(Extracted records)
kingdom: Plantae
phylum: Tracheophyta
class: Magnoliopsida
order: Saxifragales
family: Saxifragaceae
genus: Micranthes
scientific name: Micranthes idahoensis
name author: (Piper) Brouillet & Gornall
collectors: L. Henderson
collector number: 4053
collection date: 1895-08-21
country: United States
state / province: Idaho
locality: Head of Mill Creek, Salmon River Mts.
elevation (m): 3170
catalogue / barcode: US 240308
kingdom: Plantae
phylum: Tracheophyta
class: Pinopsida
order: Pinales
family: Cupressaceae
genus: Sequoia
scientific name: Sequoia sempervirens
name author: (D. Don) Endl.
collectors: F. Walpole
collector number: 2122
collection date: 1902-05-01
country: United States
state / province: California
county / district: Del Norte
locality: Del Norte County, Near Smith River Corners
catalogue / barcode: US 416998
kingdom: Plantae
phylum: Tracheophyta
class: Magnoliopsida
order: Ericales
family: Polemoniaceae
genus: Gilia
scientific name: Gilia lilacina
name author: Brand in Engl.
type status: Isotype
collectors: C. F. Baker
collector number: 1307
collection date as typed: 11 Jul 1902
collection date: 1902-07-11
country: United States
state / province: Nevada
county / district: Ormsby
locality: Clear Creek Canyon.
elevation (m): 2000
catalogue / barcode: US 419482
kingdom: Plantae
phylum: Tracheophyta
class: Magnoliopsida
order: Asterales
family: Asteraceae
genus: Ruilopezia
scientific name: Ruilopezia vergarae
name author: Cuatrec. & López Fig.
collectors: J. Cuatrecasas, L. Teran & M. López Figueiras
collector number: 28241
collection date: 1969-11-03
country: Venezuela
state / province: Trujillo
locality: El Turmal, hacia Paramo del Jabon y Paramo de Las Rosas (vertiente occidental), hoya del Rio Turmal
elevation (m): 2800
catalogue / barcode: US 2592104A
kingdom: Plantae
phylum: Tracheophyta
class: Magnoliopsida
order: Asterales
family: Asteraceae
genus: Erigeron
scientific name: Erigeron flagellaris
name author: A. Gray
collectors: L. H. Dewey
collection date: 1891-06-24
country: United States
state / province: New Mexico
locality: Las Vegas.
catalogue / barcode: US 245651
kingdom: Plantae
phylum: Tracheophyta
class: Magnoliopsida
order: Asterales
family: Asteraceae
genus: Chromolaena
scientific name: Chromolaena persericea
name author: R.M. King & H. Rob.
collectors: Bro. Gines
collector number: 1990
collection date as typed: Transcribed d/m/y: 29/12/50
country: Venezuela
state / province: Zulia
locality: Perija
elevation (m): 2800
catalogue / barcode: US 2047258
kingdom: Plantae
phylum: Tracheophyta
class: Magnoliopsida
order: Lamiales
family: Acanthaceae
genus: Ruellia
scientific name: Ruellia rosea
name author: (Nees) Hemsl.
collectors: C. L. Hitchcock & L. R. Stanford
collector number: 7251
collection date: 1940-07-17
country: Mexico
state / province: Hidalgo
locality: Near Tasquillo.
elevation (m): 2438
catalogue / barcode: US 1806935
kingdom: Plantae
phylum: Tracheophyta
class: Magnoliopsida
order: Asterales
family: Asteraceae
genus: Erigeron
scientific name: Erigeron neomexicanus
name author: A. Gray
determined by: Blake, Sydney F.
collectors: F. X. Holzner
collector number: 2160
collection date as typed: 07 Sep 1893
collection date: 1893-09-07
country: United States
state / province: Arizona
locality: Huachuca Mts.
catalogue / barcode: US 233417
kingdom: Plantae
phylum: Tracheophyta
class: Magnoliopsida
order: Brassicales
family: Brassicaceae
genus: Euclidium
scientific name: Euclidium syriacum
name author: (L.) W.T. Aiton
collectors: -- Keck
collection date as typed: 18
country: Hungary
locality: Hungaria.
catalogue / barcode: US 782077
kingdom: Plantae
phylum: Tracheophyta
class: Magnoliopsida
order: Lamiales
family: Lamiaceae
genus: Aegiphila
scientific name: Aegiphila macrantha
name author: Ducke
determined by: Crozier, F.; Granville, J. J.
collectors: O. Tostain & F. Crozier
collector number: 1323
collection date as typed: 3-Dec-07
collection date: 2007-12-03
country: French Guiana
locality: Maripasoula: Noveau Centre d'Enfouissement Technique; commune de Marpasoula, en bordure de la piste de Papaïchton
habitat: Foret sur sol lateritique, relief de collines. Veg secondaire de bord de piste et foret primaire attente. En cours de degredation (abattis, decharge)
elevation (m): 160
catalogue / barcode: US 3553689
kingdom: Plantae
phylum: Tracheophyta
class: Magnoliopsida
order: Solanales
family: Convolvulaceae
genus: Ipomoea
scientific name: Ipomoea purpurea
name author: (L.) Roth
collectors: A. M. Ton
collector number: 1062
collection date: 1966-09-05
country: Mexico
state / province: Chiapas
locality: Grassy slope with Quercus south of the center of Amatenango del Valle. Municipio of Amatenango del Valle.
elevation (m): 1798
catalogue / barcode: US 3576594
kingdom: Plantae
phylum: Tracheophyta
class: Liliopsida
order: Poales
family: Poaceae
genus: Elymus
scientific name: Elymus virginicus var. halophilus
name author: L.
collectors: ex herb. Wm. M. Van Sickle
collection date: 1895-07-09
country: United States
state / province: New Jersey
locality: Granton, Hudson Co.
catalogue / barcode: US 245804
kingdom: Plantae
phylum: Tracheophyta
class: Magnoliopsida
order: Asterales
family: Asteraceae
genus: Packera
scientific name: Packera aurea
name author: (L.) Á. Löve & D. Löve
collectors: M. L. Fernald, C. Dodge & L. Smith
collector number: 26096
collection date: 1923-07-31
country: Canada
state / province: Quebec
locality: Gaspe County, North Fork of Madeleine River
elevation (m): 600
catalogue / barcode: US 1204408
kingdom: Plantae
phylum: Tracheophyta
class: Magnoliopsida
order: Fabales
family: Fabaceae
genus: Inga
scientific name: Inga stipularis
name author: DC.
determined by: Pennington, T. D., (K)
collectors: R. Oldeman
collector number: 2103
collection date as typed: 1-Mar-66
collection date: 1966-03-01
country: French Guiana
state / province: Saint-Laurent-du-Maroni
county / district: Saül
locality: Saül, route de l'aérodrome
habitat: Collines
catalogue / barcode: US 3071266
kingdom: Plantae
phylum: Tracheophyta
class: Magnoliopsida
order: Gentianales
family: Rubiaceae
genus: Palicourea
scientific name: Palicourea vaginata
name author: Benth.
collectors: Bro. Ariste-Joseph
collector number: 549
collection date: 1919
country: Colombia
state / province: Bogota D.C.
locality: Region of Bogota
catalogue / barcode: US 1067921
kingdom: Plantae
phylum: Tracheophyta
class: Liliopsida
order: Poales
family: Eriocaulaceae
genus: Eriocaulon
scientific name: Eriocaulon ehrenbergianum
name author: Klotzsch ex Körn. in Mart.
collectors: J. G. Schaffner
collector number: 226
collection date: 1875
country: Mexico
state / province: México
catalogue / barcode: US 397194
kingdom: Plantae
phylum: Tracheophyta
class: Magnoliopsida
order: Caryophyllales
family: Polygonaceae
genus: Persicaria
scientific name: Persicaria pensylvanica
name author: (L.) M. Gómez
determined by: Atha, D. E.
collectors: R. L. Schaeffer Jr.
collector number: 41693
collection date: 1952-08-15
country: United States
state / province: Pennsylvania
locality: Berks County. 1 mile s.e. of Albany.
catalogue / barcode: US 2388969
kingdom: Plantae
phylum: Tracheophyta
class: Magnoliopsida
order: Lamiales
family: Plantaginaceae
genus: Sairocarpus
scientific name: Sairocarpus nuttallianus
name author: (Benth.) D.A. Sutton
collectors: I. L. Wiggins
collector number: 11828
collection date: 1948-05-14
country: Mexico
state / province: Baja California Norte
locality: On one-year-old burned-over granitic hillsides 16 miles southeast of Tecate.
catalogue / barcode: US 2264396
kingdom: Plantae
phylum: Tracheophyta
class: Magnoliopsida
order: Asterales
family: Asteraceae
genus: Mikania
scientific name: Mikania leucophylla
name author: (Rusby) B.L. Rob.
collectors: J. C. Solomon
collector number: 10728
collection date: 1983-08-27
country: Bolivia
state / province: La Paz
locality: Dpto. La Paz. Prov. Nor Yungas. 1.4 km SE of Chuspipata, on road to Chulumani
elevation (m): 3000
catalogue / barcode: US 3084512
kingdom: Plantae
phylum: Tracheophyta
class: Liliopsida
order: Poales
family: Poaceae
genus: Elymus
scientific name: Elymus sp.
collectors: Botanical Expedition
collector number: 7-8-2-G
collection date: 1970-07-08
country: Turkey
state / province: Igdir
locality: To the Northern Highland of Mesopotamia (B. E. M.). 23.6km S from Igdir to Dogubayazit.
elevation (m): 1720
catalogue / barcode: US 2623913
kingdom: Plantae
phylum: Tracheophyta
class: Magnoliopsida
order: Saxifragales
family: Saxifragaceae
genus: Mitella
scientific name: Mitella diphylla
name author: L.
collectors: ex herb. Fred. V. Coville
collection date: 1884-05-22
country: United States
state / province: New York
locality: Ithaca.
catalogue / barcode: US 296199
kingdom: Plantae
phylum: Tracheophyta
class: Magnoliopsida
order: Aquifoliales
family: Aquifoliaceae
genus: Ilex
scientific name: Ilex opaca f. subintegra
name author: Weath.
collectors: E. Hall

> [What you are asked to do]: Rewrite the entries from the line that has "collectors: I. L. Wiggins" through the line that has "family: Aquifoliaceae", putting "site" wherever "locality" appears and leaving all else unchanged.

> [Solution to this task]:
collectors: I. L. Wiggins
collector number: 11828
collection date: 1948-05-14
country: Mexico
state / province: Baja California Norte
site: On one-year-old burned-over granitic hillsides 16 miles southeast of Tecate.
catalogue / barcode: US 2264396
kingdom: Plantae
phylum: Tracheophyta
class: Magnoliopsida
order: Asterales
family: Asteraceae
genus: Mikania
scientific name: Mikania leucophylla
name author: (Rusby) B.L. Rob.
collectors: J. C. Solomon
collector number: 10728
collection date: 1983-08-27
country: Bolivia
state / province: La Paz
site: Dpto. La Paz. Prov. Nor Yungas. 1.4 km SE of Chuspipata, on road to Chulumani
elevation (m): 3000
catalogue / barcode: US 3084512
kingdom: Plantae
phylum: Tracheophyta
class: Liliopsida
order: Poales
family: Poaceae
genus: Elymus
scientific name: Elymus sp.
collectors: Botanical Expedition
collector number: 7-8-2-G
collection date: 1970-07-08
country: Turkey
state / province: Igdir
site: To the Northern Highland of Mesopotamia (B. E. M.). 23.6km S from Igdir to Dogubayazit.
elevation (m): 1720
catalogue / barcode: US 2623913
kingdom: Plantae
phylum: Tracheophyta
class: Magnoliopsida
order: Saxifragales
family: Saxifragaceae
genus: Mitella
scientific name: Mitella diphylla
name author: L.
collectors: ex herb. Fred. V. Coville
collection date: 1884-05-22
country: United States
state / province: New York
site: Ithaca.
catalogue / barcode: US 296199
kingdom: Plantae
phylum: Tracheophyta
class: Magnoliopsida
order: Aquifoliales
family: Aquifoliaceae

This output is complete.